Task details: Transcribe exactly the lines that fall between the one holding "Martha hat unss super angeleitet." and the one holding "bestärken unser Team", inclusive, from the entries below.

Transcribed page contents:
════════

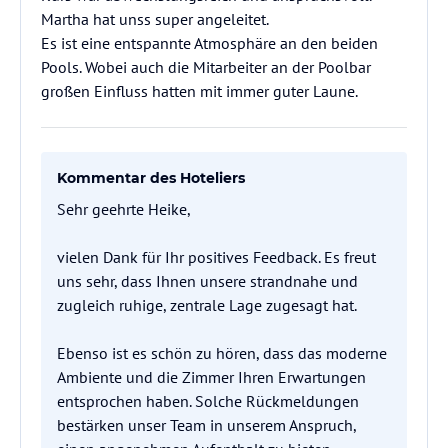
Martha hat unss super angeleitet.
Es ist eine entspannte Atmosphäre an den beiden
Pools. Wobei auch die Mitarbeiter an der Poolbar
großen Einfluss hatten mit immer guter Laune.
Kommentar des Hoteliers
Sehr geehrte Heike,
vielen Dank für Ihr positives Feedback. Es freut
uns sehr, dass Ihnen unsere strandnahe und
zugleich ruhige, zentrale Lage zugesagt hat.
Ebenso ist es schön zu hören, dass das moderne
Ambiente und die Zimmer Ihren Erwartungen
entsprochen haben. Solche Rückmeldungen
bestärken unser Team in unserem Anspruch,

════════

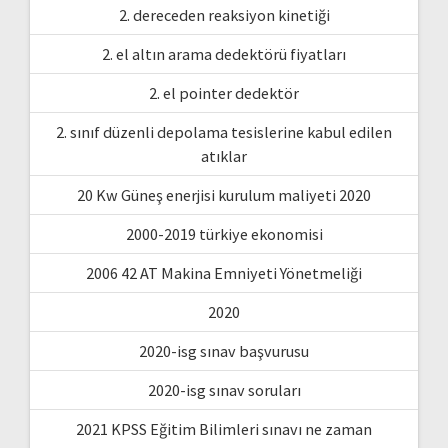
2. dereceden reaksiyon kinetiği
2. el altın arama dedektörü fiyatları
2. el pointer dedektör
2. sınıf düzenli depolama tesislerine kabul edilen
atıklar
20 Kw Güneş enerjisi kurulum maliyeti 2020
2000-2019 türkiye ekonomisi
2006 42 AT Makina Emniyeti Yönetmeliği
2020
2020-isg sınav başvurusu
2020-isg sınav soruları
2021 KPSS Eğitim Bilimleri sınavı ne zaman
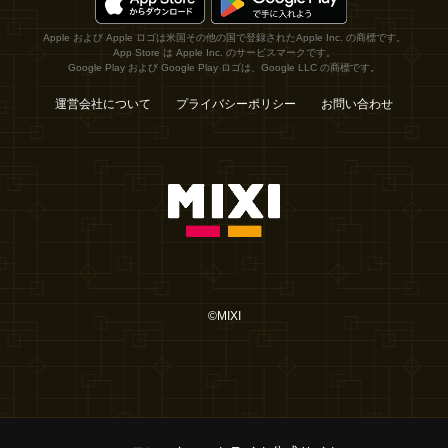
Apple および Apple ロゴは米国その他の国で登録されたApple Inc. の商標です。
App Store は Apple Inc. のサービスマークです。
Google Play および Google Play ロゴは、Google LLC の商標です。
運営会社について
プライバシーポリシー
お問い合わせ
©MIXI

════════

Result for this exercise:
Martha hat unss super angeleitet.
Es ist eine entspannte Atmosphäre an den beiden
Pools. Wobei auch die Mitarbeiter an der Poolbar
großen Einfluss hatten mit immer guter Laune.
Kommentar des Hoteliers
Sehr geehrte Heike,
vielen Dank für Ihr positives Feedback. Es freut
uns sehr, dass Ihnen unsere strandnahe und
zugleich ruhige, zentrale Lage zugesagt hat.
Ebenso ist es schön zu hören, dass das moderne
Ambiente und die Zimmer Ihren Erwartungen
entsprochen haben. Solche Rückmeldungen
bestärken unser Team in unserem Anspruch,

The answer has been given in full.